Attirée par la France, elle refuse de rentrer chez elle quand la guerre éclate, se trouve comme des millions d'autres entraînée dans la débâcle de mai 40 et finit par échouer à Marseille, où affluent des fugitifs de toutes nationalités, juifs souvent, qui rêvent eux, de gagner l'Amérique à partir de ce grand port contrôlé certes par le gouvernement de Vichy, mais où les Allemands ne font encore qu'indirectement la loi.
Peu après son arrivée, elle se met au service de Varian Fry, un jeune compatriote qui est en train d'organiser, avec quelques amis résistants, un réseau non officiel (ce sera le légendaire Emergency Rescue Committee) destiné à permettre aux intellectuels européens pourchassés par les nazis de fuir le destin qui les menace.

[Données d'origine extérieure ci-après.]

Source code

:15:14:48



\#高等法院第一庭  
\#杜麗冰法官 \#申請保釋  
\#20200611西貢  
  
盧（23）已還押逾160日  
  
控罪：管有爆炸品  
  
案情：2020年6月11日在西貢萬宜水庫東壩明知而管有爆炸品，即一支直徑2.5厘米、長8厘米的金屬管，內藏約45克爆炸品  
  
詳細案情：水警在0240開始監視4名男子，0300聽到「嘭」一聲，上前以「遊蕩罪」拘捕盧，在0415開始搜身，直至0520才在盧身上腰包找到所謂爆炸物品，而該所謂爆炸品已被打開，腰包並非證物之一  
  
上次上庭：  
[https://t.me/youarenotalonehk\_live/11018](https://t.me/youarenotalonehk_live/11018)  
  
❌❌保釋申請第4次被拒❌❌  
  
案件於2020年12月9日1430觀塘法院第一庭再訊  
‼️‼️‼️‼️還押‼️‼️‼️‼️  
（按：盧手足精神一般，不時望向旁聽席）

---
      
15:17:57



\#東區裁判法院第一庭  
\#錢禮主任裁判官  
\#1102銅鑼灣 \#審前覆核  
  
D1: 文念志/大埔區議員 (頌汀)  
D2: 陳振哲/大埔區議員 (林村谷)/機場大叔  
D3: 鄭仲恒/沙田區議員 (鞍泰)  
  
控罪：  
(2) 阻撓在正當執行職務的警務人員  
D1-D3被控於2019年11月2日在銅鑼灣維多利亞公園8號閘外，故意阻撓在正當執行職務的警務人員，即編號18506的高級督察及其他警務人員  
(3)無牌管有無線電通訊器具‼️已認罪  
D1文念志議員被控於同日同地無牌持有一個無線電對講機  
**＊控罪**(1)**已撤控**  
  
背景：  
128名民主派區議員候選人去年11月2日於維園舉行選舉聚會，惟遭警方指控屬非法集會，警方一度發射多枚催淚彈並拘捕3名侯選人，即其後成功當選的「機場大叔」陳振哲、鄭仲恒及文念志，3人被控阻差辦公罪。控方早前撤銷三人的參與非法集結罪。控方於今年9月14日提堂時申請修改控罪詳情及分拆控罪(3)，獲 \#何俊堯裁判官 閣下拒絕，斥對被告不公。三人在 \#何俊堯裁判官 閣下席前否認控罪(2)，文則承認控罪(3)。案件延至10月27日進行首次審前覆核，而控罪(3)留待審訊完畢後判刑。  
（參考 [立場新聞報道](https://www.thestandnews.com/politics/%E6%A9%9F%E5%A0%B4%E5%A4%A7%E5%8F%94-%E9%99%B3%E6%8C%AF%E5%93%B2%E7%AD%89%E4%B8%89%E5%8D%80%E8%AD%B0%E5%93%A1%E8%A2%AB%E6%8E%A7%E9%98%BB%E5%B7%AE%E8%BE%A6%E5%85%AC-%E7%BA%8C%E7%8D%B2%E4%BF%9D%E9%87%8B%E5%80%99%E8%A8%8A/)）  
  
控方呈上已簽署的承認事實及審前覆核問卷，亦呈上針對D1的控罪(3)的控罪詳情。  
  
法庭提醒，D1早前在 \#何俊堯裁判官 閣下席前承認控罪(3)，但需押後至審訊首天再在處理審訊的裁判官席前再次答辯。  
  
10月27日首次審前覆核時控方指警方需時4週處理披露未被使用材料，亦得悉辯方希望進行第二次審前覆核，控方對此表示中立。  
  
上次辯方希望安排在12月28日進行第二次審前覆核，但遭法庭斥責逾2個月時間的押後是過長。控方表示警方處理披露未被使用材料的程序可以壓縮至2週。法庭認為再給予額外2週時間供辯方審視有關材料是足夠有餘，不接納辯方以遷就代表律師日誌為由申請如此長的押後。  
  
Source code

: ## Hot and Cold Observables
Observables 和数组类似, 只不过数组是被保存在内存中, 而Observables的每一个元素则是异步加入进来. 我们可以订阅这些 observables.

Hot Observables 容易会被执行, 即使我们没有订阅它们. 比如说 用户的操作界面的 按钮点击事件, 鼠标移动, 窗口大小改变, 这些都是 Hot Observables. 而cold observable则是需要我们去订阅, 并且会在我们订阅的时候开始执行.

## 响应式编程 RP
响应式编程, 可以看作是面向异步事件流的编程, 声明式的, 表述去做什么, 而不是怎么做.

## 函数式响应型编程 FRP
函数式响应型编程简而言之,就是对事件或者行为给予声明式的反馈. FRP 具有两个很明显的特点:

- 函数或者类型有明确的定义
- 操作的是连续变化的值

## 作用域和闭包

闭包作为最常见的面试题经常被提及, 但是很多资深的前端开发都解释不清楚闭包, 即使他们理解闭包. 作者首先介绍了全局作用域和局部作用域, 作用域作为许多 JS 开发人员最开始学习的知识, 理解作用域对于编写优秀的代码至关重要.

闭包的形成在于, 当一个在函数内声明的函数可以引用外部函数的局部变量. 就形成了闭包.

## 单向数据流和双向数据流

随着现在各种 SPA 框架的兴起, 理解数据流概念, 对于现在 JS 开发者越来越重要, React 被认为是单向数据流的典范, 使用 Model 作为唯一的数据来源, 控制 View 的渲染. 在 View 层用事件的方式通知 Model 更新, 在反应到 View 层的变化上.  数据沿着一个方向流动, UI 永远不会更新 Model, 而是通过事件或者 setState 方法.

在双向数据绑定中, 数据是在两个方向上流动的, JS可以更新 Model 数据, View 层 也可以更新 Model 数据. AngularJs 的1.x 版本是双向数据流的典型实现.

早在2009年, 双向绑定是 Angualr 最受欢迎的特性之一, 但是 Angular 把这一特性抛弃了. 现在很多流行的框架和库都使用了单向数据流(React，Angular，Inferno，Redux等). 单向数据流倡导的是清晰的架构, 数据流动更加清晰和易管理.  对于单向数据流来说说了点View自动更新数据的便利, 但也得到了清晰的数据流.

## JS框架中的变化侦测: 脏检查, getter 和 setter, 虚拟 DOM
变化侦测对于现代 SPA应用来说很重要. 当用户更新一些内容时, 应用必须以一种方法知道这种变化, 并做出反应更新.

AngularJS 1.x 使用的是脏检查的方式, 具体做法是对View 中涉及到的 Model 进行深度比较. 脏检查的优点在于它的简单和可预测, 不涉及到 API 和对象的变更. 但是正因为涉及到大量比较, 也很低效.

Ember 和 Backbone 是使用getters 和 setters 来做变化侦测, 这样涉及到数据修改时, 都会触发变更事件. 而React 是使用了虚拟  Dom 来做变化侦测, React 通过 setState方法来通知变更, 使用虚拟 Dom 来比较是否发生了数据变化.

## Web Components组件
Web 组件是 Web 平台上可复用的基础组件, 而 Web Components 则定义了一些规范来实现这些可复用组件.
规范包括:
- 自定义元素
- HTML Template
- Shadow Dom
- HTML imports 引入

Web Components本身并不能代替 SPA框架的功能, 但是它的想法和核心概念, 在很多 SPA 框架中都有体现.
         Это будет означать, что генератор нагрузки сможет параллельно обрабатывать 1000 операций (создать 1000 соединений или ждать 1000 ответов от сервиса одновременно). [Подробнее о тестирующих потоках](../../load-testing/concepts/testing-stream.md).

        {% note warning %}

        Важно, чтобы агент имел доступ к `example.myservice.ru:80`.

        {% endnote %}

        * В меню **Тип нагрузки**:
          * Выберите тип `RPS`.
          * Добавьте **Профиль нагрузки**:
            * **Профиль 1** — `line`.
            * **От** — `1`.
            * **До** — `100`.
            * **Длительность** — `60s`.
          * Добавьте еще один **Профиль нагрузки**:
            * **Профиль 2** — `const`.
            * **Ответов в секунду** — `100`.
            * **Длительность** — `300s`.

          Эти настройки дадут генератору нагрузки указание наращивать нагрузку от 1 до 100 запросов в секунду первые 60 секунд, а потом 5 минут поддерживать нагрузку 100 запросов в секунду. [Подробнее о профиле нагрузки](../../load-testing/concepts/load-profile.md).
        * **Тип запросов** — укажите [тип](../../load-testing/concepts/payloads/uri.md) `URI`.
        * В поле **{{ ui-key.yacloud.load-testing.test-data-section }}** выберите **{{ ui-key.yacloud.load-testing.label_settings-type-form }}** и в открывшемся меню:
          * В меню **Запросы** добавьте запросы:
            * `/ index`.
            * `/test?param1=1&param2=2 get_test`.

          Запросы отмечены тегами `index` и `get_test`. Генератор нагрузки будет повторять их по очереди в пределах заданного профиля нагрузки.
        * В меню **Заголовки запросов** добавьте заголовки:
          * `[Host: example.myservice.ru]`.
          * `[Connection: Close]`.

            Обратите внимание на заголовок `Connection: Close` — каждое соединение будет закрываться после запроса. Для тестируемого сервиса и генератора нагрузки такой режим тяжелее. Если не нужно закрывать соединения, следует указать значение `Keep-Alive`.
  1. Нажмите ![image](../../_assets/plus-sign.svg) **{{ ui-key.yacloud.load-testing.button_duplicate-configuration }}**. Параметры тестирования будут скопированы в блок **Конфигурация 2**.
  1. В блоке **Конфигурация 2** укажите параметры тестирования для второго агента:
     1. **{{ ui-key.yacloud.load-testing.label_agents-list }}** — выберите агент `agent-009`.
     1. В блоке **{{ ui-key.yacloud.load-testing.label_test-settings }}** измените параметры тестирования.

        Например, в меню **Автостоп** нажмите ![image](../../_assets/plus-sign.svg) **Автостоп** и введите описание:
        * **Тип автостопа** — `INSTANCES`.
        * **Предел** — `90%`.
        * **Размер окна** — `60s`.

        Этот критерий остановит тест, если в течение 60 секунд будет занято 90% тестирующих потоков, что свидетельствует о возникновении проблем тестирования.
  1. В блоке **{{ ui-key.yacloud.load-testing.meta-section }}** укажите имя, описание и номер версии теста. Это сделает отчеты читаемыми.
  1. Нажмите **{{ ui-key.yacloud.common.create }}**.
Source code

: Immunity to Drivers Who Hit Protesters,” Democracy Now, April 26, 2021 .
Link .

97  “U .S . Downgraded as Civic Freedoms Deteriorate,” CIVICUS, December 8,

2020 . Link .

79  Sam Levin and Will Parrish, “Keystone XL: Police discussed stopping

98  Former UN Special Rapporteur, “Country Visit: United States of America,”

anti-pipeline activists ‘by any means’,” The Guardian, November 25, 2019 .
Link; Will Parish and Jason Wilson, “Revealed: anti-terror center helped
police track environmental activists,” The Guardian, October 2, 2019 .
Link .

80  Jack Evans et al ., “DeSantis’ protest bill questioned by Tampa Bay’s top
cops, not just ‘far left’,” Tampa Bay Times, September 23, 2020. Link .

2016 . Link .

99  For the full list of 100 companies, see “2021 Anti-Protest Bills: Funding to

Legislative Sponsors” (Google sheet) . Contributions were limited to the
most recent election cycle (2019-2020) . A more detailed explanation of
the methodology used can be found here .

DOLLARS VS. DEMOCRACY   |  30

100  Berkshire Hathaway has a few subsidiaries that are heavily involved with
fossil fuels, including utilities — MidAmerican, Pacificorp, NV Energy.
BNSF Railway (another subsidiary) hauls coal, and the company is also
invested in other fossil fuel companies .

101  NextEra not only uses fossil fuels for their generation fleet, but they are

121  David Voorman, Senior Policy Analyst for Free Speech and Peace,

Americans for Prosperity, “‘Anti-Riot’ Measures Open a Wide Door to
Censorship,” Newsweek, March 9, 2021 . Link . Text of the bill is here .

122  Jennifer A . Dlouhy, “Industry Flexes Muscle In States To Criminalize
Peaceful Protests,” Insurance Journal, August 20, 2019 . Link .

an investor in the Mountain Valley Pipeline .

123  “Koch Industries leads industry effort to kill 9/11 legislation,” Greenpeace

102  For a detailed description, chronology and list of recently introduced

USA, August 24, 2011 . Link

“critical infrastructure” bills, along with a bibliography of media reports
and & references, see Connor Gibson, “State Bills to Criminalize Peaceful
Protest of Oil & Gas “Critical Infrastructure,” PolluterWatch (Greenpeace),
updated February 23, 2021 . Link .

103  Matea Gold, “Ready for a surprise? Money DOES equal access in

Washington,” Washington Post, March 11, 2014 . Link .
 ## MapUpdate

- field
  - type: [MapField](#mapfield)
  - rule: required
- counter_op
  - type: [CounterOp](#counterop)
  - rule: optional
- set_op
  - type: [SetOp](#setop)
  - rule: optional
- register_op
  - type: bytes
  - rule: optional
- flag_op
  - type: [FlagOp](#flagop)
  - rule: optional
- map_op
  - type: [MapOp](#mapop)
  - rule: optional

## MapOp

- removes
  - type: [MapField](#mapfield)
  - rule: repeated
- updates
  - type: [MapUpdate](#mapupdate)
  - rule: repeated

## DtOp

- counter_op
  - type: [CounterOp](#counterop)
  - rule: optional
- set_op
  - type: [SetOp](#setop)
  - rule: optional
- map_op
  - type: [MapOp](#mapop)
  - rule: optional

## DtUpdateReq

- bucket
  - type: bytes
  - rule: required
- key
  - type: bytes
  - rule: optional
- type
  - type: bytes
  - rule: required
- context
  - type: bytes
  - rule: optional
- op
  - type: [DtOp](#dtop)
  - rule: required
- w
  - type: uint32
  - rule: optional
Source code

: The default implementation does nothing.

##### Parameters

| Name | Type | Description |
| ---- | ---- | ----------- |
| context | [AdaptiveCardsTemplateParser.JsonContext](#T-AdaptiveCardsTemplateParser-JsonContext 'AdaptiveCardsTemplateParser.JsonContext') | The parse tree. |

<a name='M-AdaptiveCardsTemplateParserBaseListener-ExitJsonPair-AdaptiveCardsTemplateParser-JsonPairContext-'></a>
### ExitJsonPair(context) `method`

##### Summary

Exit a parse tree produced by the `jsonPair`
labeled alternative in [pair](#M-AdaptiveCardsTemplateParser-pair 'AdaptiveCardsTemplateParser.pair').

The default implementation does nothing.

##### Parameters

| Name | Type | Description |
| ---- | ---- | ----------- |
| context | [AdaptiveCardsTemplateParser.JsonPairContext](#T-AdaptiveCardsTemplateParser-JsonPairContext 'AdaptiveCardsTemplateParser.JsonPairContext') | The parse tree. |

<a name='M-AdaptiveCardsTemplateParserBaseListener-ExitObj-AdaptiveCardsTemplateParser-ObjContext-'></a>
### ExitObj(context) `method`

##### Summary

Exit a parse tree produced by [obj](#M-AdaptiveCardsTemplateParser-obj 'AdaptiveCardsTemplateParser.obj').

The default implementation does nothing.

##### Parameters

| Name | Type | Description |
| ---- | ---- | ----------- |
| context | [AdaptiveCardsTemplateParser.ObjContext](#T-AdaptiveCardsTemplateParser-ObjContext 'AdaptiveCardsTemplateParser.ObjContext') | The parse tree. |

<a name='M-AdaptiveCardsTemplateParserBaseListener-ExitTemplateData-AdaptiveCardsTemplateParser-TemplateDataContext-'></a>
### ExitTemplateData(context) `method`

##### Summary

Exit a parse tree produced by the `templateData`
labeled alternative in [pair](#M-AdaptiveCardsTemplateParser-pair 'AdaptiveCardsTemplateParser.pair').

Ils seront ainsi plusieurs centaines à pouvoir échapper au pire : Ahna Mahler et Franz Werfel, Heinrich et Golo Mann, Hannah Arendt, Chagall, Max Ersnt, André Masson, Marcel Duchamp, André Breton et Benjamin Péret, Victor Serge, Wanda Landowska, Jean Malaquais...
Mary Jayne aime le risque et l'action. Elle séduit le directeur d'un camp de concentration, transmet des messages à la barbe de la police.
Dans le même temps elle file une idylle orageuse avec un personnage des moins recommandables : une belle petite gueule de frappe issue du " milieu " marseillais, déserteur, arnaqueur (et même un peu plus), qui répond au sympathique sobriquet de " Killer " - dont elle réussira à faire un héros.
Est-on dans le drame, la comédie ? L'Histoire, quand on ne la fait pas mentir, mélange toujours les genres.
Car aux pires instants de noirceur la vie est là, qui continue de battre, de frémir, de jouir. Ah, si Julien Duvivier (celui de Pépé le Moko) avait en le temps de tourner cette histoire à sa façon ! Une histoire trop invraisemblable, c'est sûr, pour avoir été inventée : seule la réalité ose, parfois, fabriquer de tels scénarios.